- _About this exercise_: Return all of the records below word for word, and leave the pictures out of your answer.

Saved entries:
----------------
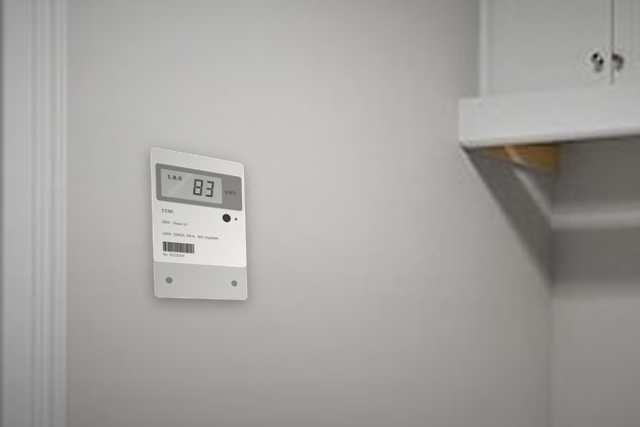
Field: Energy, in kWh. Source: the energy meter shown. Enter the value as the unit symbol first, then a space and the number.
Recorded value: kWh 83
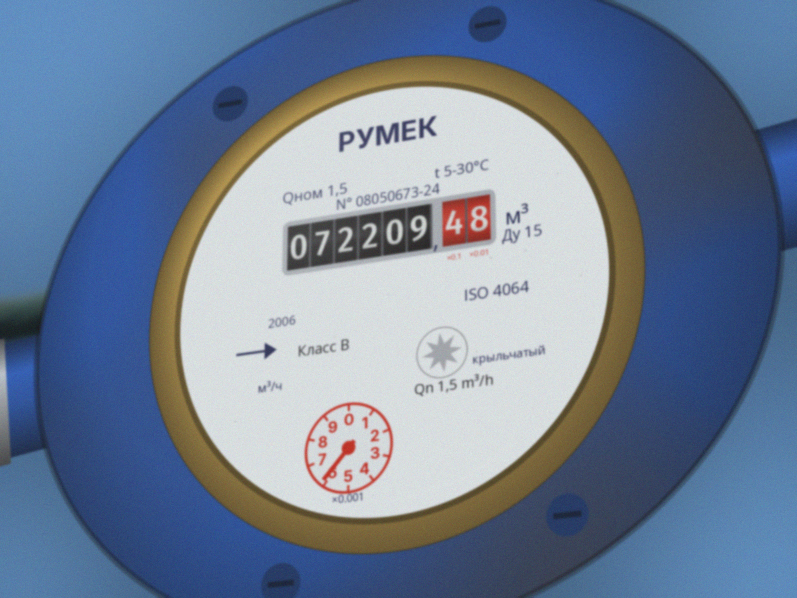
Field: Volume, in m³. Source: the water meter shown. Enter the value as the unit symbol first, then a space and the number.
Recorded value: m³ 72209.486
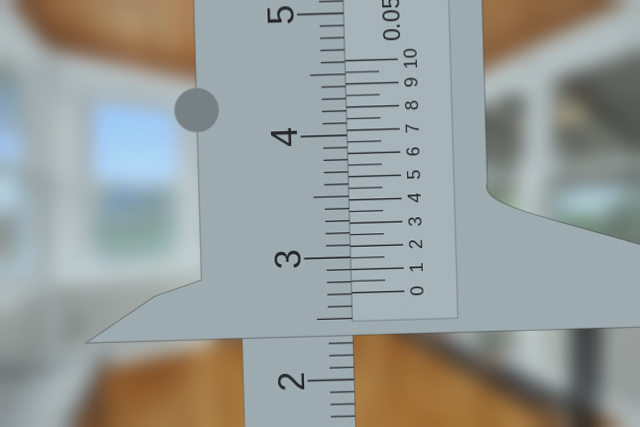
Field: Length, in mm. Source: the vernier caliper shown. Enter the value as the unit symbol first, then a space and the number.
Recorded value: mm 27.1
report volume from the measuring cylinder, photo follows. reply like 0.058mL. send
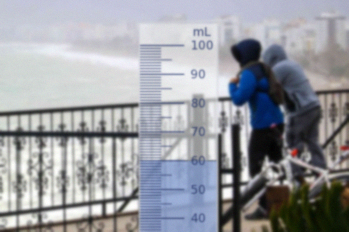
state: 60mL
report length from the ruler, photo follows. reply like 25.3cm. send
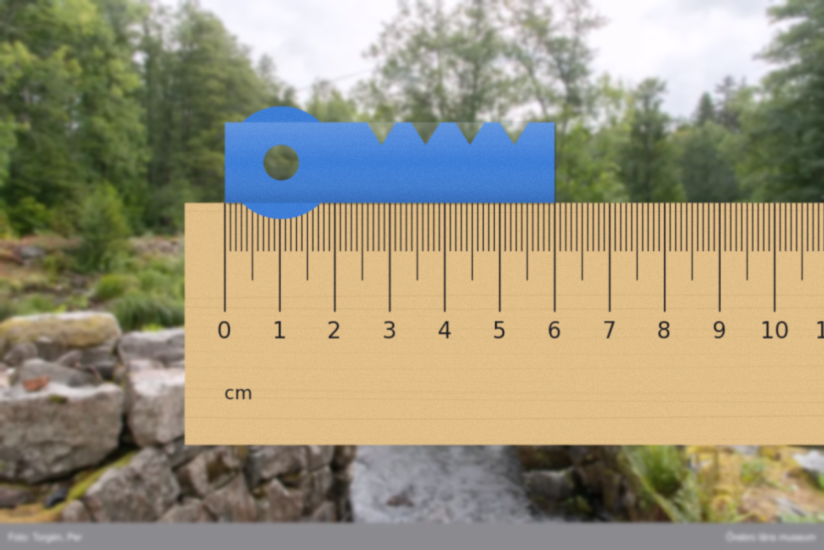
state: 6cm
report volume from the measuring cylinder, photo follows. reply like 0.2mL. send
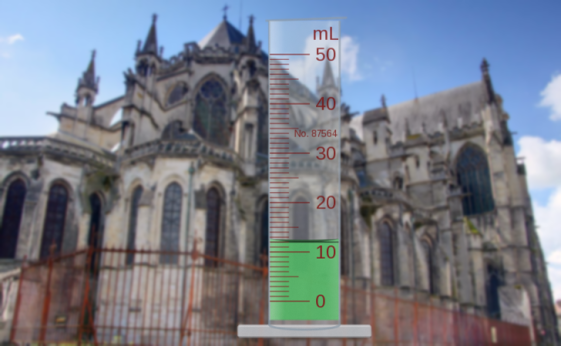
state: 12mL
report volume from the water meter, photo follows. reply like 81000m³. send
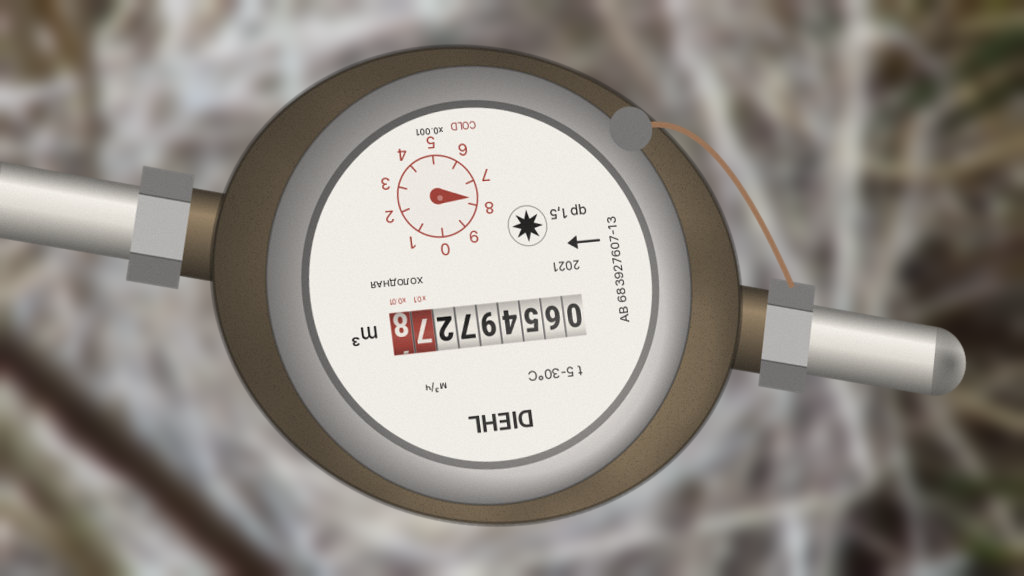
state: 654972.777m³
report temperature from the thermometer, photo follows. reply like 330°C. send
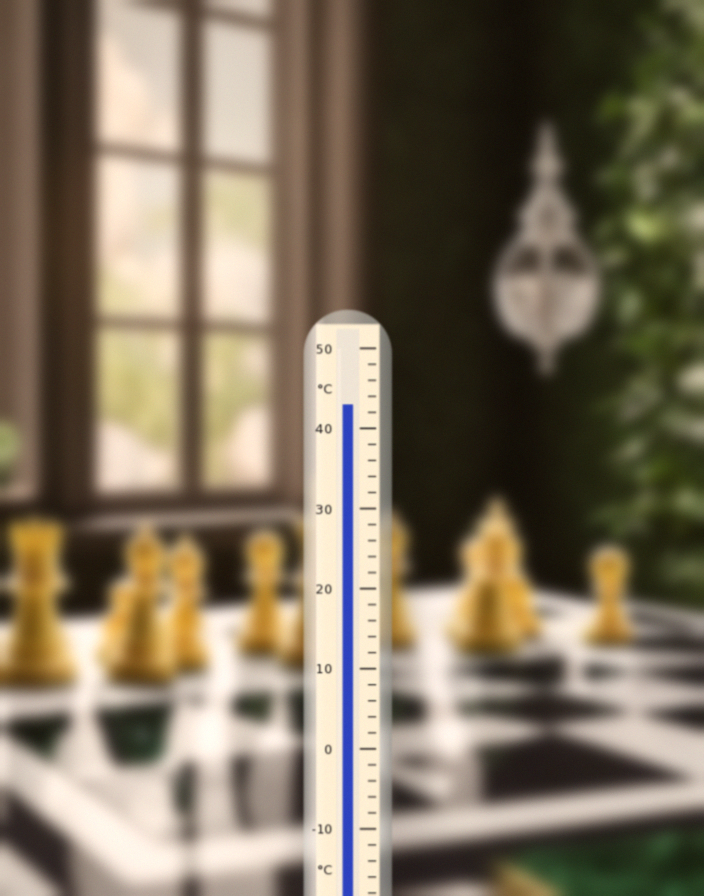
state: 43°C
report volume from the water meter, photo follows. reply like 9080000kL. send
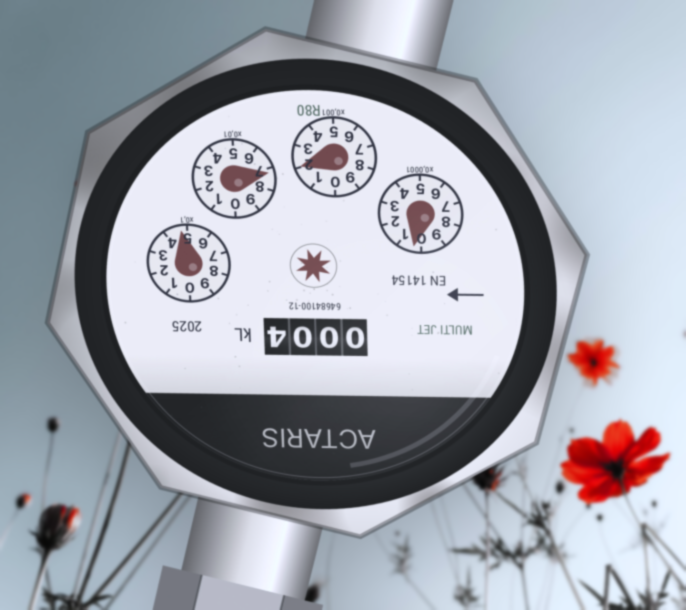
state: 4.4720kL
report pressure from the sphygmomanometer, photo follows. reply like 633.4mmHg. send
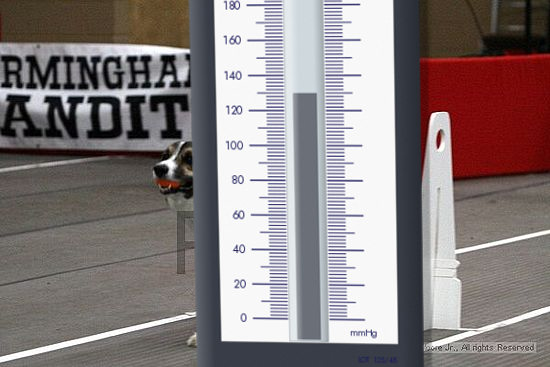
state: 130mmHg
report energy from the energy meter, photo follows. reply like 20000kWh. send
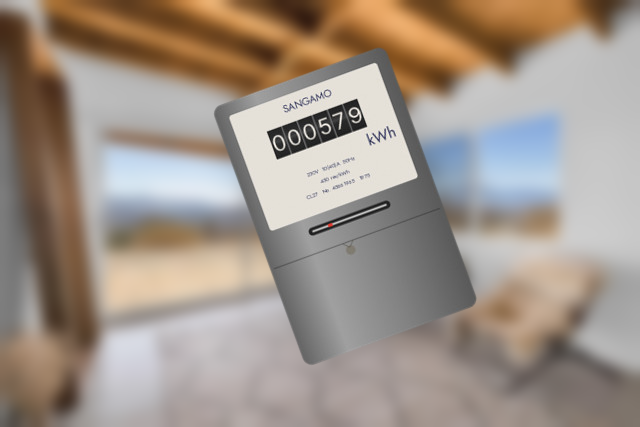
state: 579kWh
----------------
- _Reply to the task_:
Field: Energy, in kWh. Source: the energy meter shown. Enter the value as the unit symbol first, then a space and the number.
Recorded value: kWh 83
Field: Volume, in m³. Source: the water meter shown. Enter the value as the unit symbol first, then a space and the number.
Recorded value: m³ 72209.486
Field: Length, in mm. Source: the vernier caliper shown. Enter the value as the unit symbol first, then a space and the number.
Recorded value: mm 27.1
report volume from the measuring cylinder, photo follows. reply like 0.058mL. send
state: 60mL
report length from the ruler, photo follows. reply like 25.3cm. send
state: 6cm
report volume from the measuring cylinder, photo follows. reply like 0.2mL. send
state: 12mL
report volume from the water meter, photo follows. reply like 81000m³. send
state: 654972.777m³
report temperature from the thermometer, photo follows. reply like 330°C. send
state: 43°C
report volume from the water meter, photo follows. reply like 9080000kL. send
state: 4.4720kL
report pressure from the sphygmomanometer, photo follows. reply like 633.4mmHg. send
state: 130mmHg
report energy from the energy meter, photo follows. reply like 20000kWh. send
state: 579kWh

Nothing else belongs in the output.